But that could reopen a topsy-turvy debate in the party after an earlier rapid leadership u-turn on the issue. Nick Clegg clearly stated as the campaign began that universal child benefit was not in question, when questioned about earlier statements last Autumn where both he and Cable personally favoured means-testing child benefit, a position rejected by the party's frontbench spokesman Steve Webb.
After all, Nick Clegg told Jeremy Paxman on the opening Monday of the campaign:
"We are not putting child benefit into question. I never have and he hasn't either", referring to himself and Cable, and excusing Cable's reference to means-testing child benefit in the Chancellor's debate as a simple vebal slip.
Since this was three days before Cleggmania broke out, nobody except Next Left seemed interested in reporting that the claim that Clegg and Cable had "never" put the benefit into question just wasn't true.
Clegg had told The Guardian as his party conference opened last September that he did want to look at means-testing child benefit: "I find it odd that people on multi-million pay packages from the city get child benefit. That's patently silly and patently unfair", an interview which coincided with Cable proposing, in an Reform pamphlet, that child benefit should be targetted, "by assimilating it into tax credit". He wrote: "It is certainly incongruous to many people that the very rich receive child benefit. The IFS estimates that £5 billion or more could be saved by no longer making child benefit universal ... Such a reform would be easier to make if income tax were cut for standard rate payers. I favour making this reform in principle, but more work needs to be done on how to manage offsetting tax cuts".
But the Clegg-Cable plan was overruled by Steve Webb the day after the Clegg interview, speaking with me at a Fabian/CentreForum fringe in defence of universalism:
“We’ve been able to conduct the review speedily over the last 24 hours – and I am pleased to say that the policy won’t be changing. I read ... we were going to look at ‘middle class child benefit’. I have looked at it – and I have rejected it,”
That seemed comprehensive, and appeared to be confirmed by Clegg's Paxman interview, which had gone as far as to wipe his personal u-turn from the memory banks.
This was tonight's Newsnight:
Kirsty Wark: Can you rule out means testing child benefit in the first Parliament?

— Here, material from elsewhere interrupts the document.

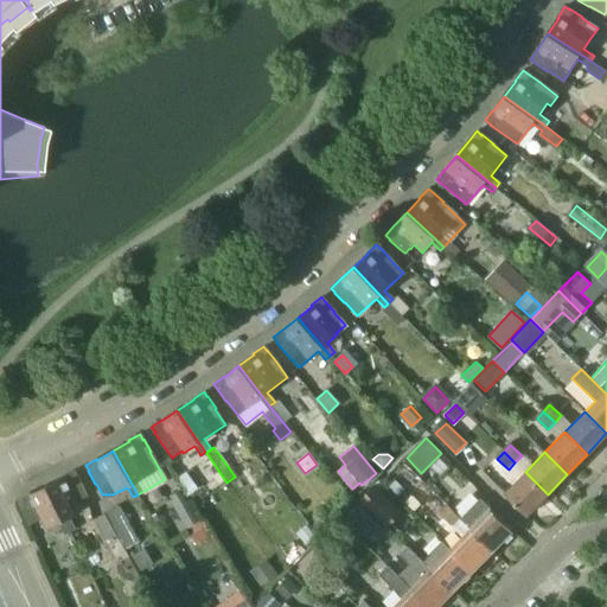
[(76,500),(81,498),(85,496),(85,494),(87,494),(84,490),(84,489),(78,475),(77,477),(75,471),(63,477),(46,485),(69,531),(75,528),(69,517),(81,511),(76,500)]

Vince Cable: "We can't rule anything out, but we are not arguing for that. We are arguing that we should restrict child tax credit, as opposed to child benefit, should be restricted to people on people on middle and low incomes".
Tory spokesman Phillip Hammond was prepared to give a clear commitment, giving an answer happily rather more in tune with the Fabian Society than the think-tank Reform, which has been leading a push to cut "middle-class benefits"
Phillip Hammond: We have made a decision to rule out means testing child benefit because it is a universal benefit. Talking to people, one of the things they appreciate about child benefit that it is universal and easily understood. To start to means test it would erode it ... It reassures them about the availability of the benefit. If you start means testing it, if you start slicing away at that universality, then people are going to ask where you are going to stop".
With which Liam Byrne fully agreed, ruling out the means-testing of child benefit under Labour.
Cable reiterated that his position remained open, but that this did not mean that he was not committed to means-testing, but that it was a question the party would keep open.
Wark: There you have an answer from the Conservatives and Labour at least on child benefit.
Cable: We are not arguing for means testing child benefit.
Wark: You are not arguing for it but you are not ruling it out.
Cable: Of course not. I am trying to be honest and saying we have a serious problem and we are going to look at everything.